With Squid, your options include:
1. Squid source code changes. Should not be too difficult and, IMO, a
high-quality implementation would deserve official acceptance because it
is a generally useful feature in line with existing control knobs.

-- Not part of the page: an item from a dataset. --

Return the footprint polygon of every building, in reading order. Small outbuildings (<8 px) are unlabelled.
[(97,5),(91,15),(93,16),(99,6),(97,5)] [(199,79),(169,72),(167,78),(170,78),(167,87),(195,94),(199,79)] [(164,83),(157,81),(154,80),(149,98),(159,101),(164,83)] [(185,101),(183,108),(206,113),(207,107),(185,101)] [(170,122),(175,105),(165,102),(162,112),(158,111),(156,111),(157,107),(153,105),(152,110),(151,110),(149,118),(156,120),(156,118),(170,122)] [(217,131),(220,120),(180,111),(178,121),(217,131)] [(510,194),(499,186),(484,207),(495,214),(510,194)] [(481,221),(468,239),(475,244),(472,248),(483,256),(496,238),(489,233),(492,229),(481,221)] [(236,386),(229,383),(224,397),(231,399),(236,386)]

https://wiki.squid-cache.org/SquidFaq/AboutSquid#How_to_add_a_new_Squid_feature.2C_enhance.2C_of_fix_something.3F
2. An adaptation service that removes Cache-Control:no-cache from the
response before Squid processes it:
https://wiki.squid-cache.org/SquidFaq/ContentAdaptation
HTH,
Alex.
> On Wed, Mar 24, 2021 at 6:28 PM Miroslaw Malinowski wrote:
>
> Hi,
>
> You've right yes it's revalidating as API server I'm requesting data
> is setting Cache-Control: no-cache. My question is how I can force
> squid to cache and not validate as I know it's safe to do so. As
> I've explained earlier we are making the same request and receiving
> the same response from 100+ server so as to reduce number of
> requests to the external server we would like squid to cache the
> response and issue a cached version.
>
> 2021/03/24 18:00:54.867 kid1| 22,3| refresh.cc(351) refreshCheck:
> YES: Must revalidate stale object (origin set no-cache or private)
>
> Mirek
>
> On Wed, Mar 24, 2021 at 6:15 PM Alex Rousskov
> <rousskov@xxxxxxxxxxxxxxxxxxxxxxx
> <mailto:rousskov@xxxxxxxxxxxxxxxxxxxxxxx>> wrote:
>
> On 3/24/21 12:48 PM, Miroslaw Malinowski wrote:
>
> > Probably, me missing on something silly or it can't be done
> but I don't
> > know why but squid won't return the cached version even when I
> turn all
> > override options ON in refresh_pattern.
>
> AFAICT, no configuration options that can disable revalidation of
> Cache-Control:no-cache responses. refresh_pattern does not have an
> (equivalent of) "ignore-no-cache-in-responses" option.
>
> IIRC, older Squids were violating an HTTP MUST by forgetting to
> revalidate Cache-Control:no-cache responses, but that was fixed
> in [1].
> Your Squid version has that fix.
>
> [1]
> https://github.com/squid-cache/squid/commit/fa83b766a208b27abed8da4c9073cf8784cf10fa
> <https://github.com/squid-cache/squid/commit/fa83b766a208b27abed8da4c9073cf8784cf10fa>
>
>
> > With debug, I can see the rule is matched and the cache is
> fresh but
> > still in access.log is TCP_REFRESH_MODIFIED
>
> > 2021-03-24T15:04:34 squid .710 kid1| 11,3| http.cc(982)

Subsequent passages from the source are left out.